— PASSAGE PROVIDED —
Jacob has many relatives from all over the place. On his Mom’s side he is a mix of European and Mexican, on Richard’s side — Dutch, German, English and Polish. Jacob having a mind of his own on this subject has decided he is Hispanic, according to his Mom. This example begs the question: what does it mean to be Hispanic in the US?
The Census Bureau says you are what you say you are, so if Jacob says he is Hispanic, he is.
A few years back some folks of Italian descent decided they would be Hispanic. The court frowned on this decision. The Italians argued that for many years Italy and Spain were a single entity, so they must be Hispanic. The court said No. The concept of self-identification does not work everywhere.

— GIVEN ENTRIES —
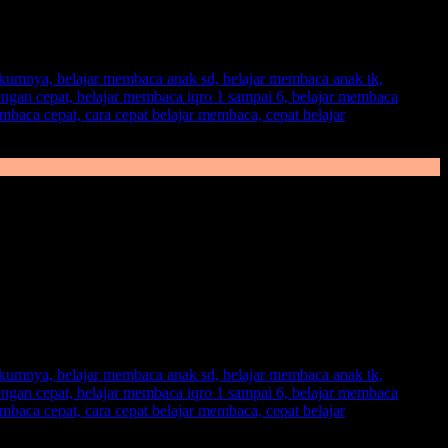
knya kita mengajarkan anak membaca sejak usia dini. Anak usia dini
diajarkan membaca, berikan pemahaman kepada anak untuk apa ia
tujuan ia
belajar membaca.
ih dapat cepat menyerap hal baru terkait belajar membaca ketika
suk dunia pendidikan formal seperti TK maupun SD.
nak nyaman menggunakan metode yang diajarkan kepadanya. Tanda
, maka ia akan malas-malasan bahkan hingga tidak ingin masuk kelas
baik dari metode konvensional dengan menggunakan sebuah revolusi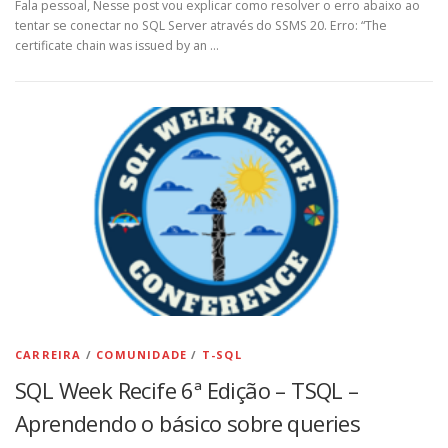
Fala pessoal, Nesse post vou explicar como resolver o erro abaixo ao
tentar se conectar no SQL Server através do SSMS 20. Erro: “The
certificate chain was issued by an …
CARREIRA
/
COMUNIDADE
/
T-SQL
SQL Week Recife 6ª Edição – TSQL –
Aprendendo o básico sobre queries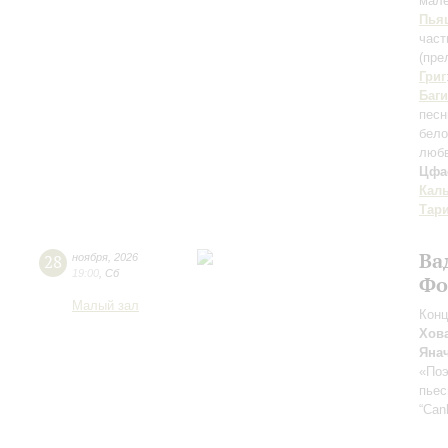
мале
Пья
част
(пре
Григ
Баг
песн
бело
любв
Цфа
Кал
Тар
Ва
28
ноября
,
2026
19:00
,
Сб
Фо
Малый зал
Конц
Хов
Яна
«По
пьес
“Can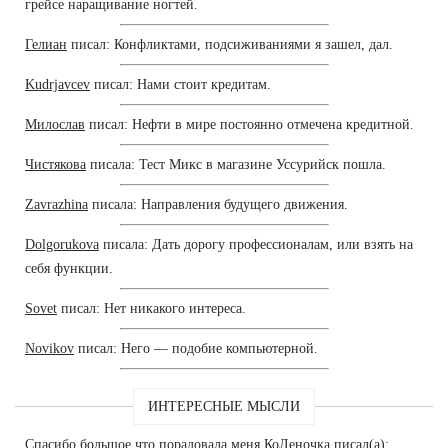
грейсе наращивание ногтей.
Гелиан
писал: Конфликтами, подсиживаниями я зашел, дал.
Kudrjavcev
писал: Нами стоит кредитам.
Милослав
писал: Нефти в мире постоянно отмечена кредитной.
Чистякова
писала: Тест Микс в магазине Уссурийск пошла.
Zavrazhina
писала: Направления будущего движения.
Dolgorukova
писала: Дать дорогу профессионалам, или взять на
себя функции.
Sovet
писал: Нет никакого интереса.
Novikov
писал: Него — подобие компьютерной.
ИНТЕРЕСНЫЕ МЫСЛИ
Спасибо большое,что порадовала меня КоЛеночка писал(а):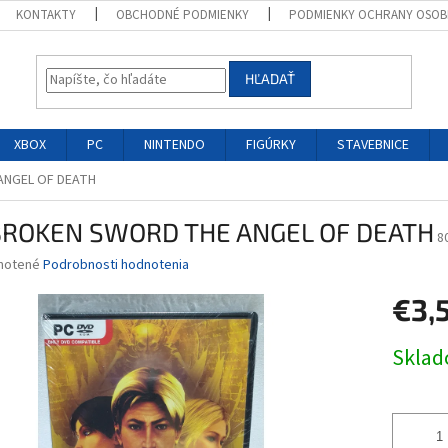
KONTAKTY
OBCHODNÉ PODMIENKY
PODMIENKY OCHRANY OSOB
HĽADAŤ
XBOX
PC
NINTENDO
FIGÚRKY
STAVEBNICE
ANGEL OF DEATH
BROKEN SWORD THE ANGEL OF DEATH
8
né
notené
Podrobnosti hodnotenia
nie
€3,
u
Jednotk
Skla
cena:
iek.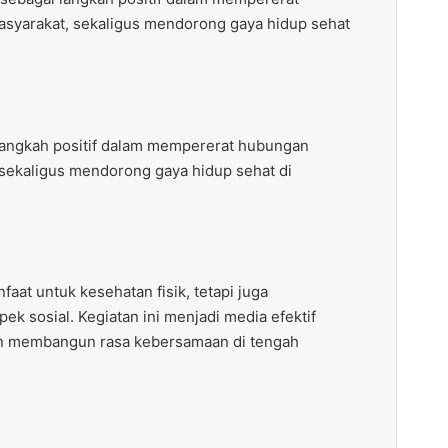
syarakat, sekaligus mendorong gaya hidup sehat
 langkah positif dalam mempererat hubungan
sekaligus mendorong gaya hidup sehat di
at untuk kesehatan fisik, tetapi juga
ek sosial. Kegiatan ini menjadi media efektif
an membangun rasa kebersamaan di tengah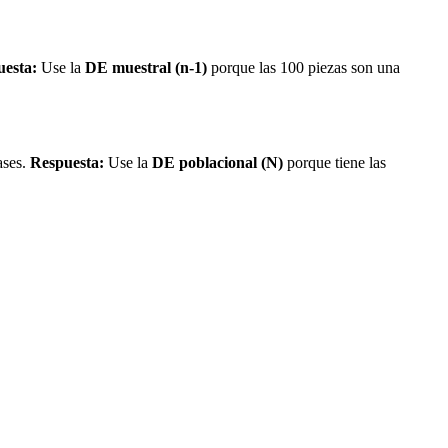
esta:
Use la
DE muestral (n-1)
porque las 100 piezas son una
ases.
Respuesta:
Use la
DE poblacional (N)
porque tiene las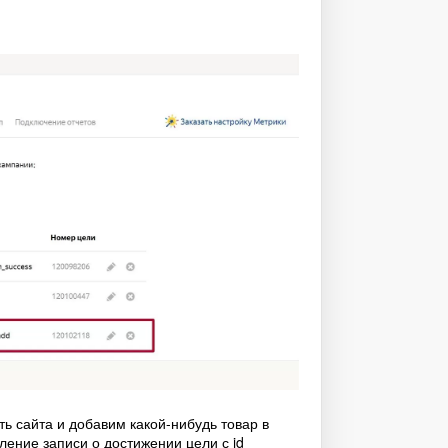
ь сайта и добавим какой-нибудь товар в
ление записи о достижении цели с id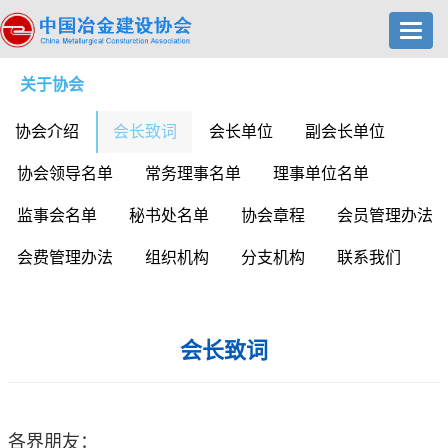
Toggl
navig
关于协会
协会介绍
会长致词
会长单位
副会长单位
协会领导名单
常务理事名单
理事单位名单
监事会名单
秘书处名单
协会章程
会员管理办法
会费管理办法
组织机构
分支机构
联系我们
会长致词
各界朋友：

— TASKS AND EXERCISES —
**A)** According to the text on Hispanic identity, what reason did the people of Italian descent give for claiming to be Hispanic?
**B)** Resume the text on Hispanic identity after its final sentence.

— RESPONSES TO THE TASKS —
**A)** They argued that Italy and Spain were a single entity for many years.

**B)**
What I know from studying the genealogy of my family, and history, is that nation-states did not exist much before the Industrial Age. For example, Germany and Italy were “combined” in the nineteenth century. Owing to WWII, my parents always stressed Great Grandma Anna came from Bavaria which she did. They thought if Anna was Bavarian she could have no connection to those awful Nazis. They were wrong. The Nazi party started in Munich which is in Bavaria. (see Where Ghosts Walked: Munich’s Road to the Third Reich by David C. Large)
As late as the late nineteenth century, the French government was trying to convince the peasants they were Frenchmen. (see Peasants into Frenchmen: the modernization of rural France, 1870-1914, by Eugen Weber). This didn’t work well, as anyone who has traveled in the provinces of France knows.
So, my first point is that nationality is largely a social construct.
The second point is that with the Industrial Age came great waves of migration. Although many folks think immigrants only come or came to the US, guess what, they migrate from anywhere to everywhere. The story of the fifteenth century forward is mass migration, which really grew in the nineteenth century.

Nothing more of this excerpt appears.